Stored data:
● ● ● ●

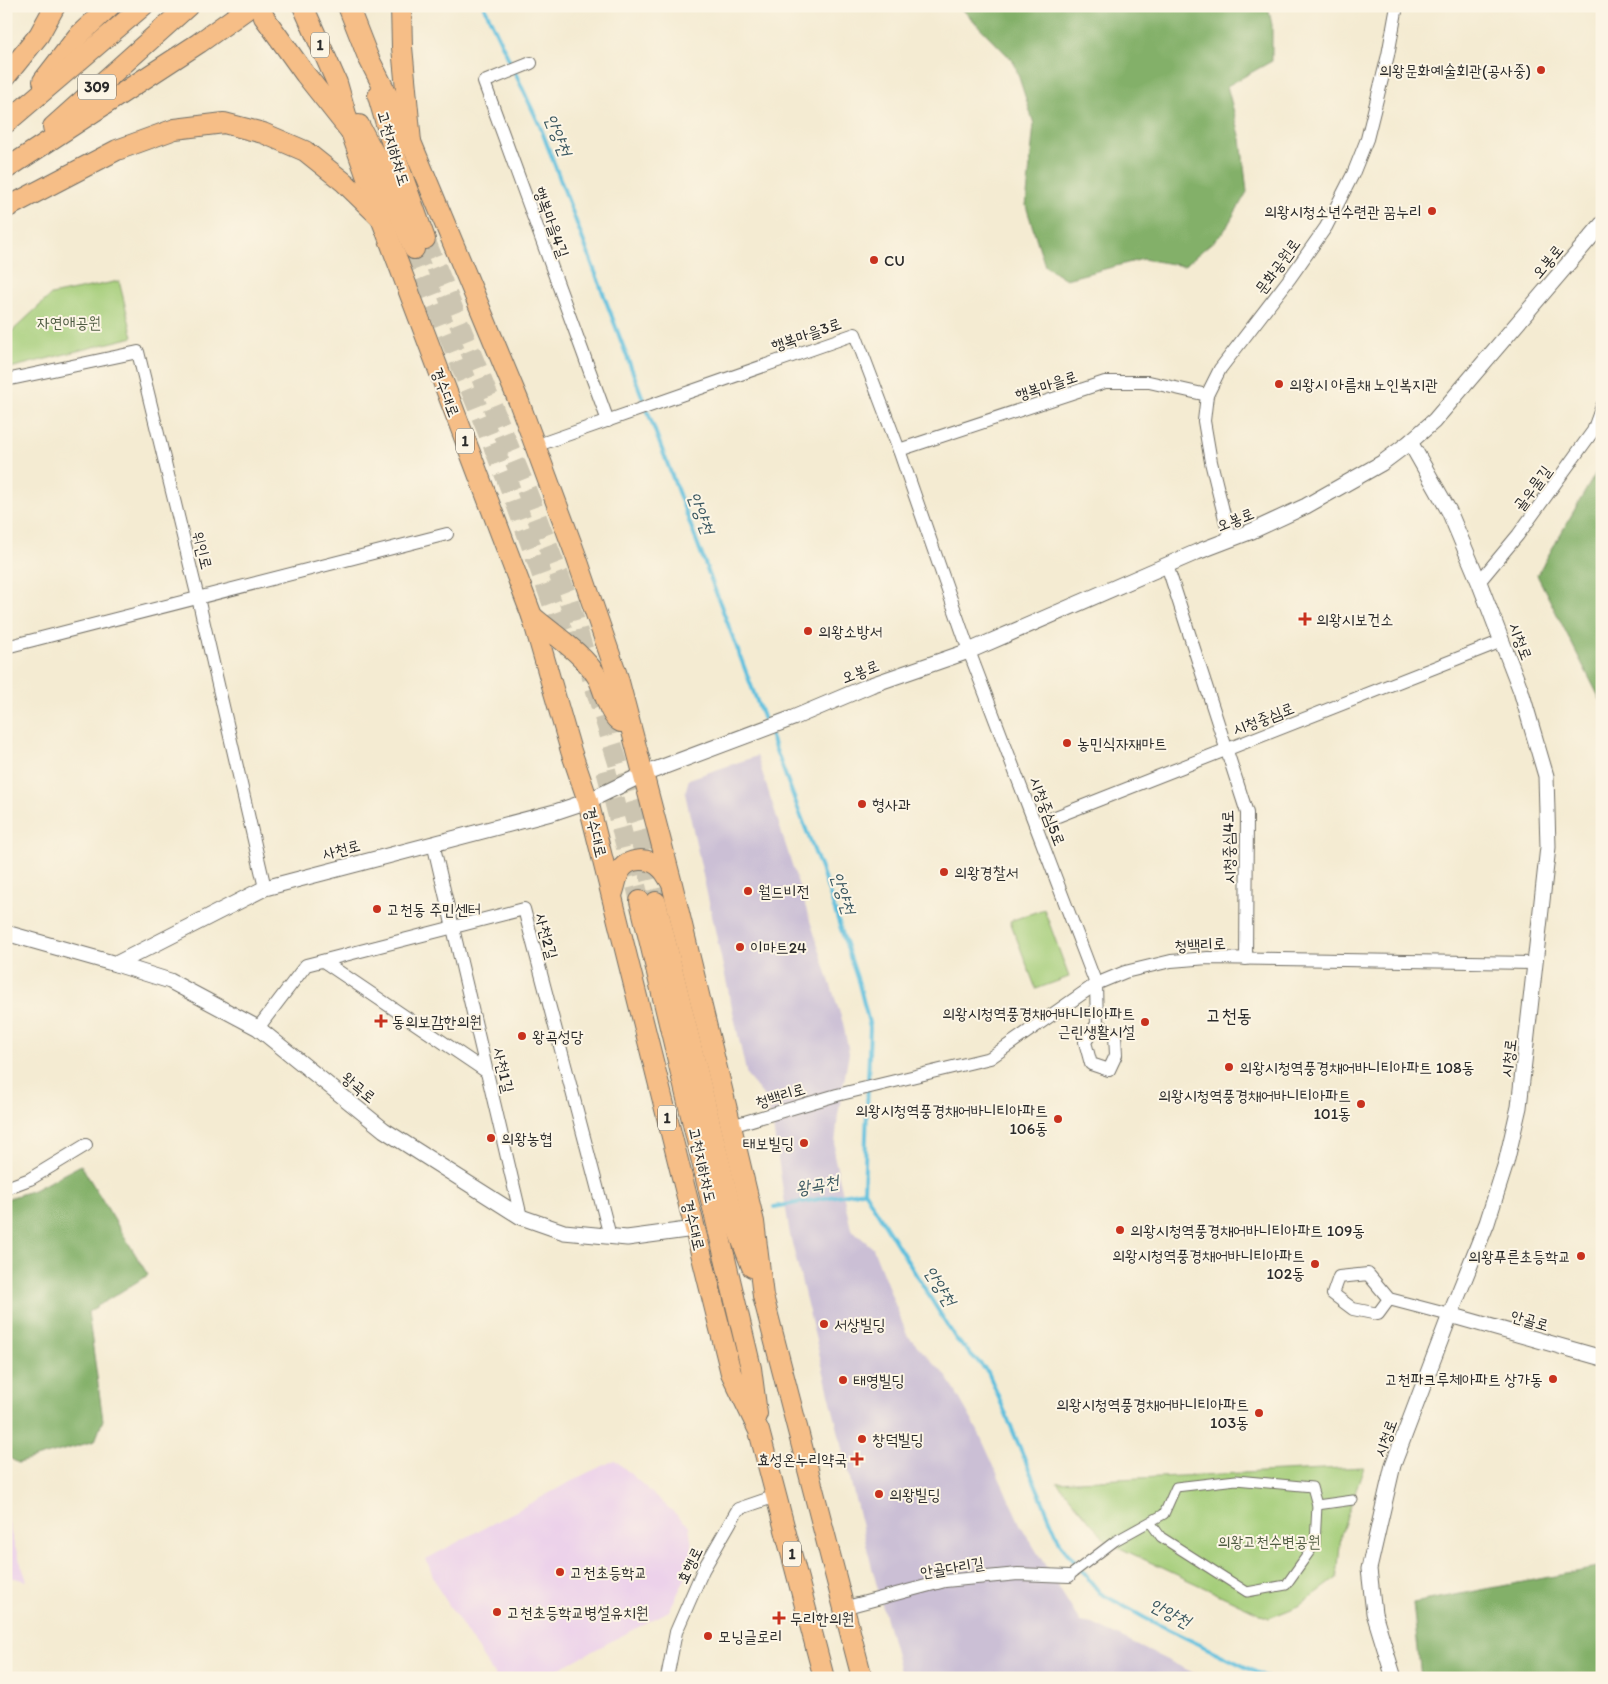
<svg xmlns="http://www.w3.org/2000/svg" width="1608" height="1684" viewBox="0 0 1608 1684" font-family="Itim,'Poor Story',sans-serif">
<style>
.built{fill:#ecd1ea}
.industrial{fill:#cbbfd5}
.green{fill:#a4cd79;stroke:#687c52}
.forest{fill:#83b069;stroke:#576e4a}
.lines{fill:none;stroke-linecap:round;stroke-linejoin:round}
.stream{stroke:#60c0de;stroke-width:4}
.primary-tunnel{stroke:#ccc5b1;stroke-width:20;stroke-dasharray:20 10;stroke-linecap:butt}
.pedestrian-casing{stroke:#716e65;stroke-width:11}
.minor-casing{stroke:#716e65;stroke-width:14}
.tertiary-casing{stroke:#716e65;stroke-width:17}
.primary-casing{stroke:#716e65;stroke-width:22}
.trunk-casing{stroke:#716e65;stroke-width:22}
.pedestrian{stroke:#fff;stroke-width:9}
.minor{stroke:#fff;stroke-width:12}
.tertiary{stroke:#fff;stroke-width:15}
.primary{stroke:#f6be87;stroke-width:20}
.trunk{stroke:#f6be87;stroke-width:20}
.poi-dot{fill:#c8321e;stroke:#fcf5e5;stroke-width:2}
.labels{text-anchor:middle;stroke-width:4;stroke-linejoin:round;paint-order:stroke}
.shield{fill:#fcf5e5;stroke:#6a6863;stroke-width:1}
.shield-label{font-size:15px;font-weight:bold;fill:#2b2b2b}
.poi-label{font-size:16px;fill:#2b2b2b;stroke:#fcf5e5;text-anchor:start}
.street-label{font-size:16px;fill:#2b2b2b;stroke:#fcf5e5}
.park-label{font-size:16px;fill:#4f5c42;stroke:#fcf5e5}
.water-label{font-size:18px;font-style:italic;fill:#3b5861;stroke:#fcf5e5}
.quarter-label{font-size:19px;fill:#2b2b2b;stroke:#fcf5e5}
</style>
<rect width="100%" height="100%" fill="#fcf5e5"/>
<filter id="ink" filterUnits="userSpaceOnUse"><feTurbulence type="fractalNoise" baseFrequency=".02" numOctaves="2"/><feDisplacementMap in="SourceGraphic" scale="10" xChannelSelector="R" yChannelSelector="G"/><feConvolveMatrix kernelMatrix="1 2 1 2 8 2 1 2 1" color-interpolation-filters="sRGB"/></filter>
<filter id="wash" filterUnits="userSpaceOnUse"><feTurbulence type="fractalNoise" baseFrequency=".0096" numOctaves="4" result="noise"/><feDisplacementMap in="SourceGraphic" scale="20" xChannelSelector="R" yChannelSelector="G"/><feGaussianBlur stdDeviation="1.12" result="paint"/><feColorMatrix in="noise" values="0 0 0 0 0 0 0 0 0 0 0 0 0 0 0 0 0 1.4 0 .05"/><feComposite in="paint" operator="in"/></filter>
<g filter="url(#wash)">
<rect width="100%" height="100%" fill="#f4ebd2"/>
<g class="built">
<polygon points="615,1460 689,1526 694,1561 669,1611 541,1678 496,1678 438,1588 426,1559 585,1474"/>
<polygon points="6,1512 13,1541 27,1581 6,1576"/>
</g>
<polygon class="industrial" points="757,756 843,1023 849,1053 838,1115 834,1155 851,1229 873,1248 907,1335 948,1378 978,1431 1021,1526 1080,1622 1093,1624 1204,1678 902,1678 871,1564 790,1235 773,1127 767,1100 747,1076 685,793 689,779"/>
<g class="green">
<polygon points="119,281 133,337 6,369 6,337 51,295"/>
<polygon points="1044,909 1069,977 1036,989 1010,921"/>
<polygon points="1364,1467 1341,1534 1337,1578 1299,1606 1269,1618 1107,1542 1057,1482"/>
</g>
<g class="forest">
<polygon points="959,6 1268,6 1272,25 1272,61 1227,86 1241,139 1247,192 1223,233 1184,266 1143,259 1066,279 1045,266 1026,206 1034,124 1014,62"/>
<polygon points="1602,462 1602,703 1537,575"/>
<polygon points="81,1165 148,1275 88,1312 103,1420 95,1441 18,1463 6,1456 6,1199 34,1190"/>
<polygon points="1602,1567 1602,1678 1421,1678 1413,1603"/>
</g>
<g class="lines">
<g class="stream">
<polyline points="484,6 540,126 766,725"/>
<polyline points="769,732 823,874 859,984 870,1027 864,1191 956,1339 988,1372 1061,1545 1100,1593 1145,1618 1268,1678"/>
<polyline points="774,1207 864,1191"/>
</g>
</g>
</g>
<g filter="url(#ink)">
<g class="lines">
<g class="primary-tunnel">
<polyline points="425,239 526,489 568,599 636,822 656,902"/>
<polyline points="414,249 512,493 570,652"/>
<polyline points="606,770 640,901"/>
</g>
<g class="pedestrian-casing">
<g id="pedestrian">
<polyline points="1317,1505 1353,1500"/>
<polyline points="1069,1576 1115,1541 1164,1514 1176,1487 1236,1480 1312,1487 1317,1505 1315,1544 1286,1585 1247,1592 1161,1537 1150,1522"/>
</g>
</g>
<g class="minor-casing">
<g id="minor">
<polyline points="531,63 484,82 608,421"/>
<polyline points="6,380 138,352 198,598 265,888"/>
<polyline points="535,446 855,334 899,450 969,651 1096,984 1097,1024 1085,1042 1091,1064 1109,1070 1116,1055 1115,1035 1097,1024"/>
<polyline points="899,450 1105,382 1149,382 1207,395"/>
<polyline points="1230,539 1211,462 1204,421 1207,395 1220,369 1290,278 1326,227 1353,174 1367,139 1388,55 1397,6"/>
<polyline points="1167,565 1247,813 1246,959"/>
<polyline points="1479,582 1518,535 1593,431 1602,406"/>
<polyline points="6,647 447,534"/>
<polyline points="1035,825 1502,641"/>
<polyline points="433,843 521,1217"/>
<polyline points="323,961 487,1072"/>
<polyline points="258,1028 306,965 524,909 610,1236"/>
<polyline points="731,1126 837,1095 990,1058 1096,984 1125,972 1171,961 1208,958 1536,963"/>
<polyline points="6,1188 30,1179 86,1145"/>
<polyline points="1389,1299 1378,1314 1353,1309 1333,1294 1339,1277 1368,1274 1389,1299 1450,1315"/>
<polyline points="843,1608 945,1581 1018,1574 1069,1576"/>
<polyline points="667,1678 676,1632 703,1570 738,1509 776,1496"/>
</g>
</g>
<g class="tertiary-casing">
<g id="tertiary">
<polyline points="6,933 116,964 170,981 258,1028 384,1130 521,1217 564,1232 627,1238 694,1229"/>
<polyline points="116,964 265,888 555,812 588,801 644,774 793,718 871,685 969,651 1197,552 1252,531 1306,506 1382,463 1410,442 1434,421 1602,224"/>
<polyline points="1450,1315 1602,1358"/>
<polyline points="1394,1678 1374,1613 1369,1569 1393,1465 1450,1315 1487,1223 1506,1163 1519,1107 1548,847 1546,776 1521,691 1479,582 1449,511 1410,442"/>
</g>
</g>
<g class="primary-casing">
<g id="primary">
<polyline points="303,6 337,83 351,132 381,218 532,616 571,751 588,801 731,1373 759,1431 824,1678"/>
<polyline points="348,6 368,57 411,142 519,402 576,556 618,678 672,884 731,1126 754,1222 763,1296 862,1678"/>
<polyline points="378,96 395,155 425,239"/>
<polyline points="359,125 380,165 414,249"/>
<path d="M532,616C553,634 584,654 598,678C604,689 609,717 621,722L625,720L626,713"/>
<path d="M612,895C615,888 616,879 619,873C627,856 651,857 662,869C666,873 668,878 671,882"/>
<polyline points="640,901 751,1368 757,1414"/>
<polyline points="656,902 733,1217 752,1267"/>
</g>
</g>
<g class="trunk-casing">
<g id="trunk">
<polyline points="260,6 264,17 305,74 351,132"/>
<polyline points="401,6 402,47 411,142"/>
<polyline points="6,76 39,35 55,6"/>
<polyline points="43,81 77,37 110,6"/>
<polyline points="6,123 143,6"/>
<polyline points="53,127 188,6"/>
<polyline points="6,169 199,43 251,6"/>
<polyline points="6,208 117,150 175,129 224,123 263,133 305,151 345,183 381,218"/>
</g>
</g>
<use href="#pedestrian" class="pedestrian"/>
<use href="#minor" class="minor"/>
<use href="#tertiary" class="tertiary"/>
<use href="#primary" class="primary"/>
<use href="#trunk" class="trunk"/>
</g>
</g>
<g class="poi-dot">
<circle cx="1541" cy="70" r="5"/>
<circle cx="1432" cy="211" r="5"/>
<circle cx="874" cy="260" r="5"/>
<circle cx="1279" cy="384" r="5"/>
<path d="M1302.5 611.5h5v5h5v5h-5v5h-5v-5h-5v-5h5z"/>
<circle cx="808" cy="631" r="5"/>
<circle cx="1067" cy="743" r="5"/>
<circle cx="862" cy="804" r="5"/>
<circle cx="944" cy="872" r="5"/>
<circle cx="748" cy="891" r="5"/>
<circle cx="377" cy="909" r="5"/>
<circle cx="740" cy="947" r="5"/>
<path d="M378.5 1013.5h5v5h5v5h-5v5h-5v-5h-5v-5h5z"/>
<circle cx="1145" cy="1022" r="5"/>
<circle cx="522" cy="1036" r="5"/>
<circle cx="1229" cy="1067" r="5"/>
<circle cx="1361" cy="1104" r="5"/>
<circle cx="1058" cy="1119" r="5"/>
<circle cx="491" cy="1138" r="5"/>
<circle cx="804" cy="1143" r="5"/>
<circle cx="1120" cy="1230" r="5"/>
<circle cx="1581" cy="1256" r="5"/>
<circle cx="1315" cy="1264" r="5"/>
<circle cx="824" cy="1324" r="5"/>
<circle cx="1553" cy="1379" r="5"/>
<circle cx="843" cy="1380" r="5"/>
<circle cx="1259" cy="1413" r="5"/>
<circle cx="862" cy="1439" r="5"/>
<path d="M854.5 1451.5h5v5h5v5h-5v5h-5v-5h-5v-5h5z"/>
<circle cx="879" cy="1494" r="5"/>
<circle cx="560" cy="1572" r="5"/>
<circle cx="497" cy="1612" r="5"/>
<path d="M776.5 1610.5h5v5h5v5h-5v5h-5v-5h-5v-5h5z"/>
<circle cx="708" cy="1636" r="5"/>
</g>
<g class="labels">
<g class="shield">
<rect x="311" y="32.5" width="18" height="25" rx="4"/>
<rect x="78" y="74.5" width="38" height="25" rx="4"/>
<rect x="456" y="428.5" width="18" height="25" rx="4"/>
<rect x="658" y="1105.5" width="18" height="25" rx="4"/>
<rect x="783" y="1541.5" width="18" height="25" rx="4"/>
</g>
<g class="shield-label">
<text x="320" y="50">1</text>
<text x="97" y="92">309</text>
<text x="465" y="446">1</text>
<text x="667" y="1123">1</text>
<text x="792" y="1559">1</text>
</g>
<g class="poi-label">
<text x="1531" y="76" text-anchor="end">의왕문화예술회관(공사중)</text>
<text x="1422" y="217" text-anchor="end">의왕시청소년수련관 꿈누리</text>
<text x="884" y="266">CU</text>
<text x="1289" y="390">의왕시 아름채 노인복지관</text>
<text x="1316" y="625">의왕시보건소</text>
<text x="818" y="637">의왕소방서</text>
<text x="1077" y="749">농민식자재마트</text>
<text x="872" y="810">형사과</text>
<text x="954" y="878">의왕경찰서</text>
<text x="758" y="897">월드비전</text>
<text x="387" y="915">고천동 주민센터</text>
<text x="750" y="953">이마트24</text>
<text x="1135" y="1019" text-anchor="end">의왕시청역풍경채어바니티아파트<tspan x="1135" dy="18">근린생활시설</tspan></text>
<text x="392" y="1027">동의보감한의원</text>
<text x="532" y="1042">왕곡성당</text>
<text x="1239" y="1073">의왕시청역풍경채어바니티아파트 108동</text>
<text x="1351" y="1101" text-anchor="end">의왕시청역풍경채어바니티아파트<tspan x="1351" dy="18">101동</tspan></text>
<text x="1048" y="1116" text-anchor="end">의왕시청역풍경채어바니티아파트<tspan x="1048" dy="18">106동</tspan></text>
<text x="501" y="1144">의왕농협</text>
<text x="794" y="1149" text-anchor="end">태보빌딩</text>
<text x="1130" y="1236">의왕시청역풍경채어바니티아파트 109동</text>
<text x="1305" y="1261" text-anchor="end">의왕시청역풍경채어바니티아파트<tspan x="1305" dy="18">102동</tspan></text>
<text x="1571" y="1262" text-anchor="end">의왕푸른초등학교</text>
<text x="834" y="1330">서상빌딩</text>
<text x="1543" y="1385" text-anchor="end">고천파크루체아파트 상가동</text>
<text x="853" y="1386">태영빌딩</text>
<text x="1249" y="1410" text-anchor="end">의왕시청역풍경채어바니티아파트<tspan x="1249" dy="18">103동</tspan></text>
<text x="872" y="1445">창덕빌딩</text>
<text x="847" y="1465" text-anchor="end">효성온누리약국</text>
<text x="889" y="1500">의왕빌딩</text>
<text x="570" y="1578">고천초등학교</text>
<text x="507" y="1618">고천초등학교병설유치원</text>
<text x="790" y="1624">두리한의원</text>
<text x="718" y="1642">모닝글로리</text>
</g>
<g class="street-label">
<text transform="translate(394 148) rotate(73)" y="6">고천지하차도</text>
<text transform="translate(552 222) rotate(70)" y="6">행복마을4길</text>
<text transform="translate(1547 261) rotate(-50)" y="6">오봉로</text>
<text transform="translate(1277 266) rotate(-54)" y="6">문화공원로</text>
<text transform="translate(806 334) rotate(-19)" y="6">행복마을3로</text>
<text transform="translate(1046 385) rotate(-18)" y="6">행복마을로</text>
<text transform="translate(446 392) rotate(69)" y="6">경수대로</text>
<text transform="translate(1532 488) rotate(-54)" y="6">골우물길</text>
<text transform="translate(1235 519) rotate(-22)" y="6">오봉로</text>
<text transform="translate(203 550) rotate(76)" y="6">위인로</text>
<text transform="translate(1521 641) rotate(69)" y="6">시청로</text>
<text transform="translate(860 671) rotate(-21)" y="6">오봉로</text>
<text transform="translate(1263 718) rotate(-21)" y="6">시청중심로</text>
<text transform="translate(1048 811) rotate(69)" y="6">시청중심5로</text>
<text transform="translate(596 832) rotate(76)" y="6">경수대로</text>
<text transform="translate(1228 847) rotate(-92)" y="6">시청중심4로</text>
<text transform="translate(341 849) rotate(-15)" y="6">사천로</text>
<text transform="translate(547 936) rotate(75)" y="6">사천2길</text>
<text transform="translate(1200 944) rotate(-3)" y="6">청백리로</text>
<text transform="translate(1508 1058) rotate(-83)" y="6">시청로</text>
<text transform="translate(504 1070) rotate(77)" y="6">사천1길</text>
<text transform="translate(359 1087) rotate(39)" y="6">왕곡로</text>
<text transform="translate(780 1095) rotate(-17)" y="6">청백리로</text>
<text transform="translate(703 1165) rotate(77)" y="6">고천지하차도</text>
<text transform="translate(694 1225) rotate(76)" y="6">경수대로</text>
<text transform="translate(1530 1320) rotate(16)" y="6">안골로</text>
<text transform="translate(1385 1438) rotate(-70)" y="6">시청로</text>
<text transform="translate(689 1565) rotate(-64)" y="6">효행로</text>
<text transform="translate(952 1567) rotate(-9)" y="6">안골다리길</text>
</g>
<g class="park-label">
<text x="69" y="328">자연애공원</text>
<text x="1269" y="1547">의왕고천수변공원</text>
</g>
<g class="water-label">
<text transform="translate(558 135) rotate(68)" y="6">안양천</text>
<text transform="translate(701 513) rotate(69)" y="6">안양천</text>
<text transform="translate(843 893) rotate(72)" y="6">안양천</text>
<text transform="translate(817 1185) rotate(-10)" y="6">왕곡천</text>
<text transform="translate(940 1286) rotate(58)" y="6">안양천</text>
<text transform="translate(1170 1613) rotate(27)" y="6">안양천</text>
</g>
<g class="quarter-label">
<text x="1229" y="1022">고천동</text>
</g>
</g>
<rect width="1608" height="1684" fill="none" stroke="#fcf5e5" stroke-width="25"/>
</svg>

● ● ● ●

**DESCRIPTION OF THE TASK**
Among the lines above, find those that contain the word "tspan" and copy them.

**YOUR SOLUTION**
<text x="1135" y="1019" text-anchor="end">의왕시청역풍경채어바니티아파트<tspan x="1135" dy="18">근린생활시설</tspan></text>
<text x="1351" y="1101" text-anchor="end">의왕시청역풍경채어바니티아파트<tspan x="1351" dy="18">101동</tspan></text>
<text x="1048" y="1116" text-anchor="end">의왕시청역풍경채어바니티아파트<tspan x="1048" dy="18">106동</tspan></text>
<text x="1305" y="1261" text-anchor="end">의왕시청역풍경채어바니티아파트<tspan x="1305" dy="18">102동</tspan></text>
<text x="1249" y="1410" text-anchor="end">의왕시청역풍경채어바니티아파트<tspan x="1249" dy="18">103동</tspan></text>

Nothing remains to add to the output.